Я велел обернуть фараона мокрой тканью, а когда он пришел в себя, дал ему успокоительное, ибо приступ был так жесток, что я боялся за его жизнь. Он спал, но когда проснулся, лицо его было серым, а глаза красными.
— Синухе, друг мой, мы должны положить этому конец. Хоремхеб говорит, что ты знаешь Азиру. Отправляйся к нему и купи мир. Купи мир для Египта, если даже для этого придется отдать все золото, какое у меня есть, и разорить страну.
Я решительно запротестовал:
— Фараон Эхнатон, пошли свое золото Хоремхебу, и он быстро купит мир с помощью копий и колесниц, и тогда Египту не придется испытать бесчестья.
Он схватился за голову.
— Во имя Атона, Синухе! Не можешь же ты не видеть, что ненависть множит ненависть, месть сеет месть, а кровь порождает кровь, и мы все утонем в крови. Разве жертвам легче, если месть за них умножает жертвы? Эти слова о бесчестье — только предрассудок. Повелеваю тебе: отправляйся к Азиру и купи мне мир.
Я был ошеломлен.
— Фараон Эхнатон, враги выколют мне глаза и вырвут язык, не дав приблизиться к Азиру и поговорить с ним, и его дружба ничем не поможет нам, ибо он, конечно, уже забыл о ней.
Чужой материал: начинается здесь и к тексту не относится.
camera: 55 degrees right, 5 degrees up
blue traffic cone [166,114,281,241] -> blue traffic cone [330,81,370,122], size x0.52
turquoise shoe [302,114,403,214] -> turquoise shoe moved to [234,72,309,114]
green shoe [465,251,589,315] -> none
Я не привык к тяготам войны, которых очень боюсь. Нот мои плохо гнутся, я уже не могу быстро двигаться и не умею говорить так гладко, как другие, кого с детства приучали лгать и кто теперь служит тебе при чужеземных дворах. Поищи кого-нибудь еще, если хочешь купить мир.
Он упорно настаивал:
— Делай, как я приказываю тебе. Фараон сказал.
Но я видел беженцев у него во дворе. Видел их разбитые рты, их пустые глазницы и обрубки вместо рук. Я ни за что не хотел ехать и поспешил домой, намереваясь улечься в постель и сказаться больным, пока фараон не позабудет об этой своей причуде.
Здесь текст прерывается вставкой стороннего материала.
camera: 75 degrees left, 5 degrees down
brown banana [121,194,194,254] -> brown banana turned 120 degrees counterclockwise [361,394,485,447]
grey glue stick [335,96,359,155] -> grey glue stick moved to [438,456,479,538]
По пути я повстречал моего слугу, который сказал мне с некоторым недоумением:
— Хорошо, что ты пришел, мой господин Синухе, ибо корабль, только что прибывший из Фив, доставил женщину по имени Мехунефер, которая утверждает, что она — твой друг. Она ждет тебя дома, разодетая, как невеста, и дом благоухает ее притираниями.
Я поспешно повернулся и побежал к золотому дворцу.
— Будь по-твоему, фараон. Я еду в Сирию, и пусть моя кровь будет на твоей совести. Но если уж я должен ехать, позволь мне отправиться тотчас же. Вели своим писцам приготовить нужные таблички, подтверждающие мое звание и полномочия, ибо Азиру весьма почитает таблички.
Пока писцы занимались этим делом, я поспешил в мастерскую моего друга Тутмеса. Я уже знал, что он занимается скульптурой в Ахетатоне. Он — мой друг и не оставит меня в час нужды. Он только что завершил работу над статуей Хоремхеба, которую намеревались установить в Хетнетсуте, на родине полководца. Сделанная из коричневого песчаника, она была выполнена в новой манере, очень жизнеподобной, хотя, на мой взгляд, Тутмес преувеличил объем мускулов руки и ширину груди, так что Хоремхеб походил скорее на борца, а не на военачальника фараона.
Но таково уж было правило этого нового искусства — преувеличивать все даже до уродства, дабы не пренебрегать правдой. Тутмес обтер изображение мокрой тряпкой, чтобы показать мне, как чудесно блестят мышцы Хоремхеба и как хорошо цвет камня соответствует цвету его кожи.
Он сказал мне:
— Я думаю доехать с тобой до Хетнетсута и взять с собой эту статую, дабы не сомневаться, что ее поставят в храме так, как подобает положению Хоремхеба и моему собственному. Да, я отправлюсь с тобой, Синухе, и пусть речной ветер выдует из моей головы винные пары Ахетатона. У меня уже дрожат руки от тяжести молотка и резца, и лихорадка точит мое сердце.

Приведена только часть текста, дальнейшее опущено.